Marriage is just like that. We start out so well. There is so much planning that goes into the big day……the location, the food, the way we look. Every detail scrutinized and planned to perfection so that the beginning of this journey we are embarking on is perfect, but that’s just the start. Take it from me. There is such a long journey ahead and just like any journey it isn’t alway easy. There are hills, valleys and even some spots that feel like you’re running through a desert. Sometimes we can get so caught up in the routines and monotany of life that we forget what we set out to do. It’s in those moments that we need to take a moment and re-focus. Easier said than done, I know. Here is some advice I received and it has really helped, in the “desert moments” when things seem a little less than inspiring, look at the mountain top experiences that you’ve had together. For some of you it may in fact be looking at your wedding photos, or the wedding video, when your husband or wife gave their speech or you gave your speech and you are reminded just how much you feel for them. Remind yourself of what brought you here. Then look to the future and remember where you’re headed. What goals have you set out for your lives? What dreams do you have for your relationship and your lives?
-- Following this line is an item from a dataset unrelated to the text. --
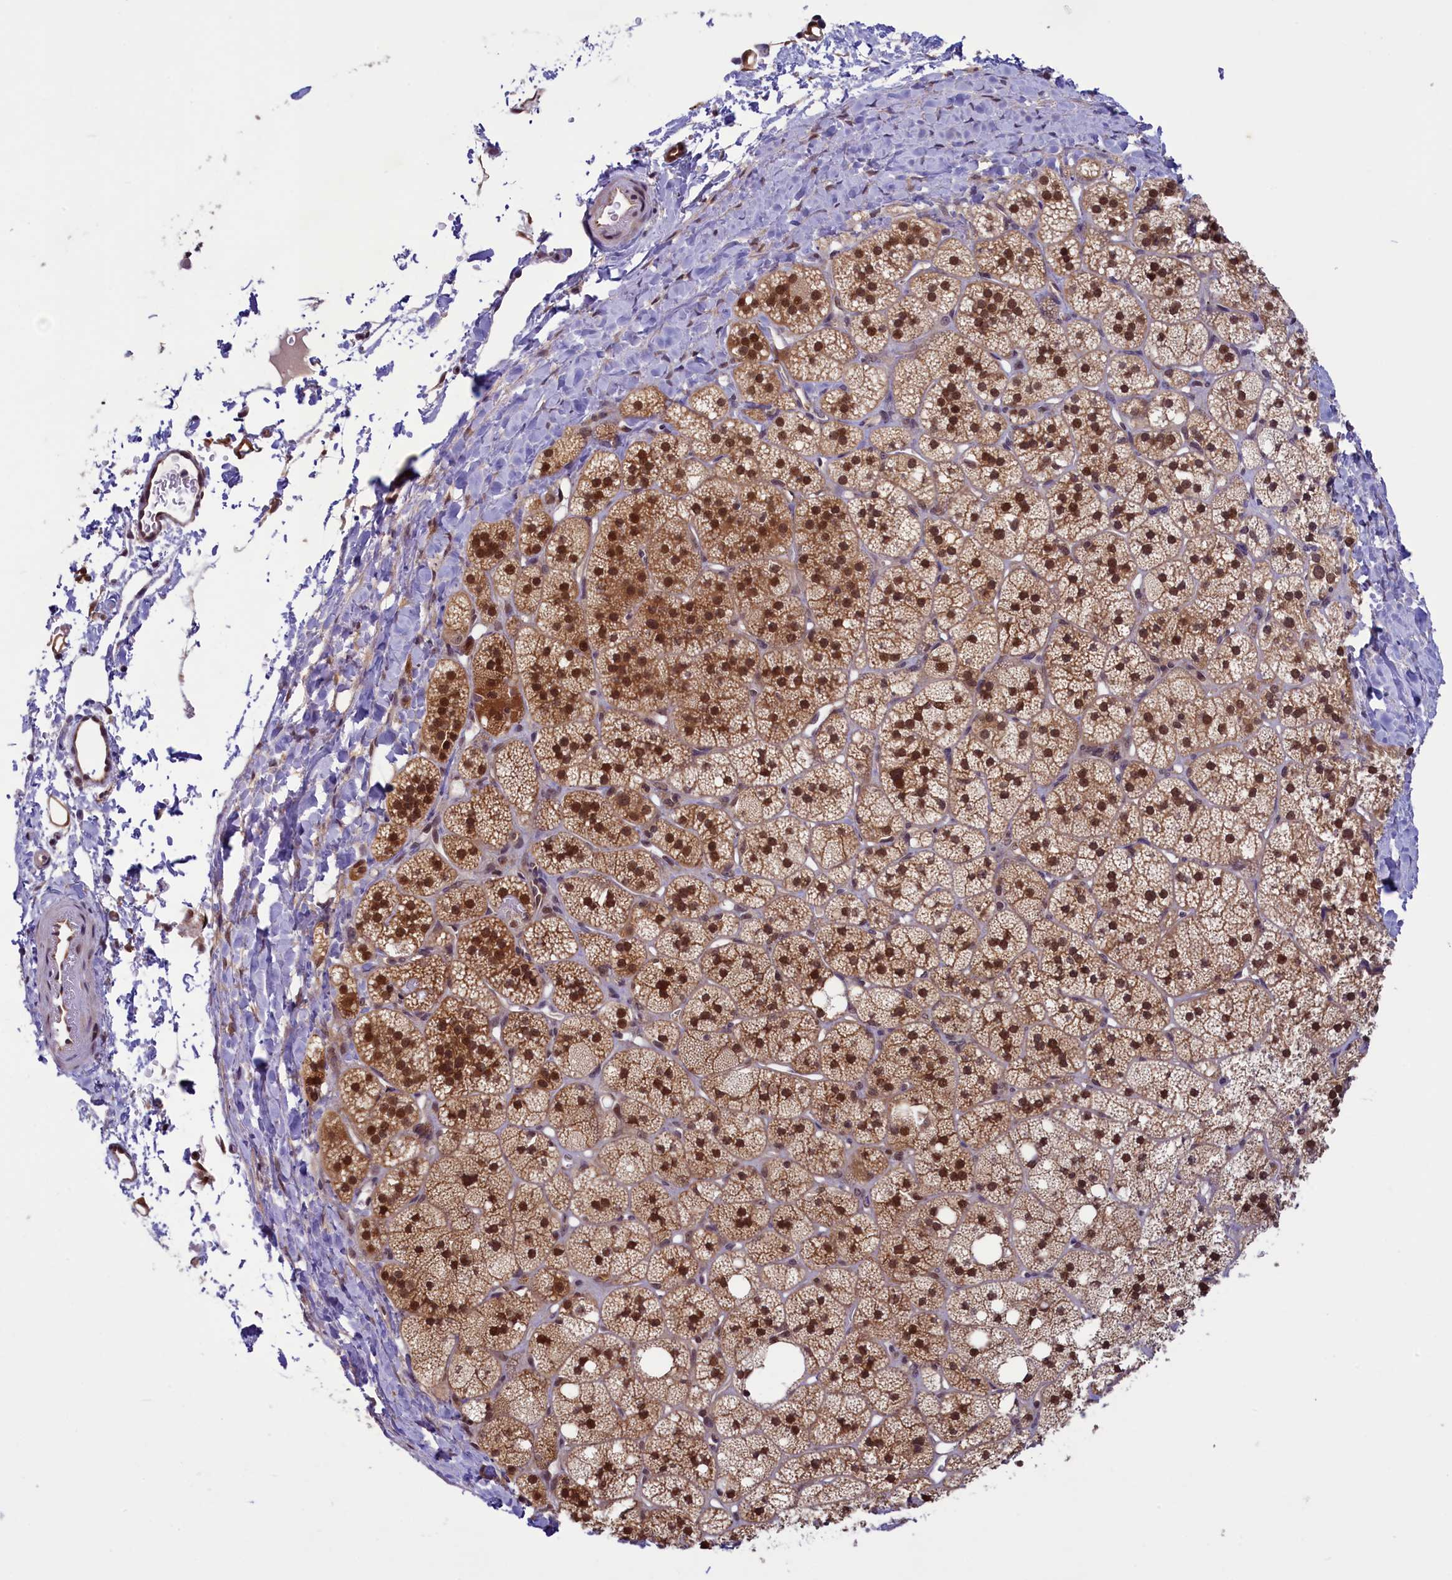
{"staining": {"intensity": "strong", "quantity": ">75%", "location": "cytoplasmic/membranous,nuclear"}, "tissue": "adrenal gland", "cell_type": "Glandular cells", "image_type": "normal", "snomed": [{"axis": "morphology", "description": "Normal tissue, NOS"}, {"axis": "topography", "description": "Adrenal gland"}], "caption": "IHC image of benign adrenal gland: human adrenal gland stained using immunohistochemistry displays high levels of strong protein expression localized specifically in the cytoplasmic/membranous,nuclear of glandular cells, appearing as a cytoplasmic/membranous,nuclear brown color.", "gene": "SLC7A6OS", "patient": {"sex": "male", "age": 61}}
Keep your eyes on the goal and if you don’t have a goal or a dream, then my advice is start dreaming!
Cheryl
P.S. I’d love to hear what goals and dreams you have for your lives, and marriage? Dreams are so important…feel free to share.
Side Note from Me:
I always think big. In fact thinking big is the only way we think around here. So I am hoping that “Marriage Mondays” becomes a movement. We have #followfridays on twitter and #fridayreads, so I am declaring #marriagemondays for Monday. Let’s face it, Monday is not the day of the week, that the majority of us are looking forward to. That got me thinking, what if Monday’s weren’t just about getting back into the business of business but also a day to take a minute and re-focus on our marriages? Every Monday check out our blog and I’ll be here, sharing our experiences, our wins, our failures and the lessons that we’ve learned. I am not an expert by any stretch of the imagination. My only qualification is that I’ve been married for 10 years and we’re still here loving eachother.
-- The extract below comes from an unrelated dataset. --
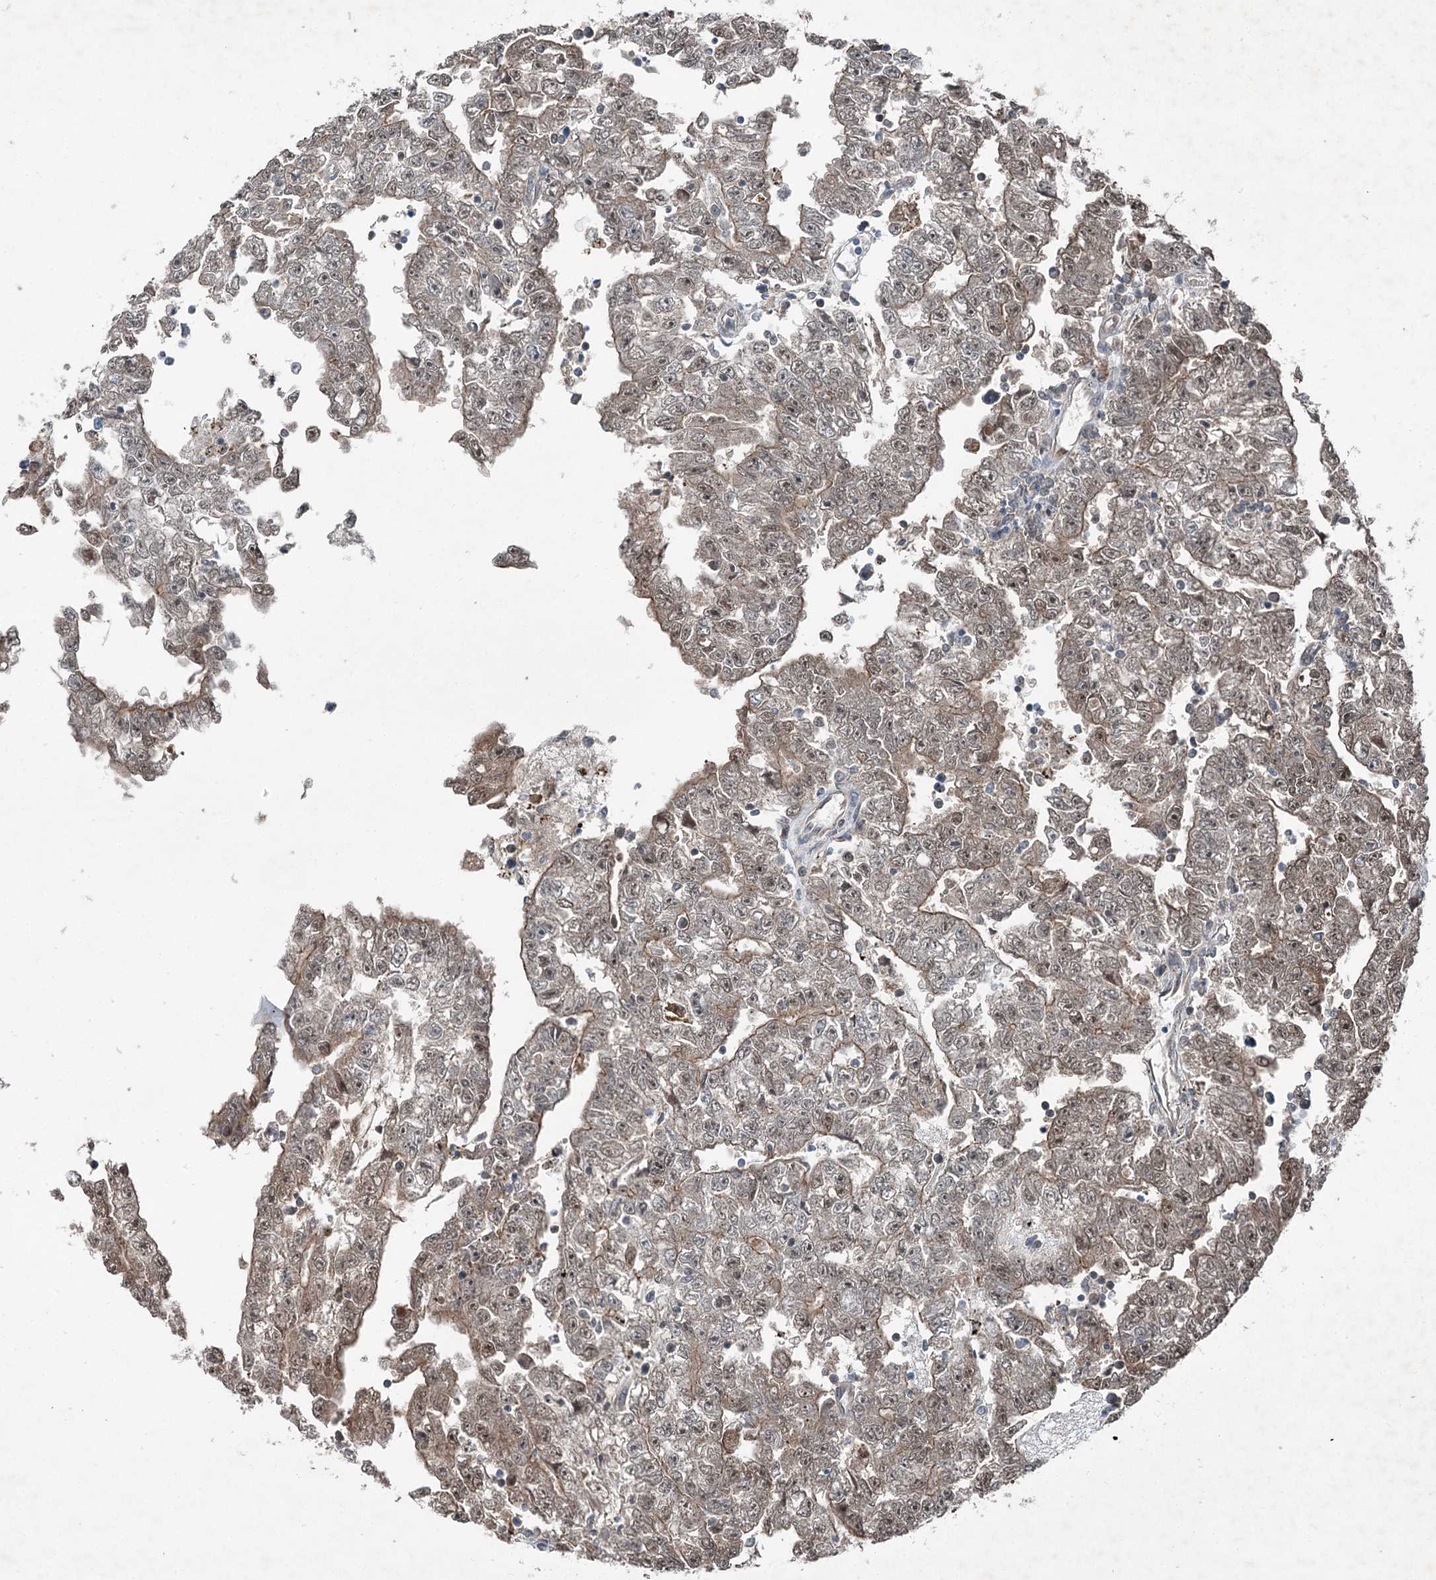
{"staining": {"intensity": "moderate", "quantity": ">75%", "location": "cytoplasmic/membranous,nuclear"}, "tissue": "testis cancer", "cell_type": "Tumor cells", "image_type": "cancer", "snomed": [{"axis": "morphology", "description": "Carcinoma, Embryonal, NOS"}, {"axis": "topography", "description": "Testis"}], "caption": "DAB immunohistochemical staining of human testis embryonal carcinoma shows moderate cytoplasmic/membranous and nuclear protein positivity in about >75% of tumor cells. Immunohistochemistry stains the protein of interest in brown and the nuclei are stained blue.", "gene": "CHCHD5", "patient": {"sex": "male", "age": 25}}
Whether you are a new client of Xero Digital and you are planning the big ceremony and celebration that marks the beginning of this crazy,
wonderful journey called marriage, or a client who still visits your wedding photographer’s website even a couple years after the “big day” (we love that by the way) or not a client at all, but you want to participate in this dialogue, we say “Welcome”.
Here’s a shot that I love to look back at from 2007.
This was a great day, touring around the country side in Japan.
We went with some friends who took this picture for us in
front of a beautiful waterfall….a perfect day!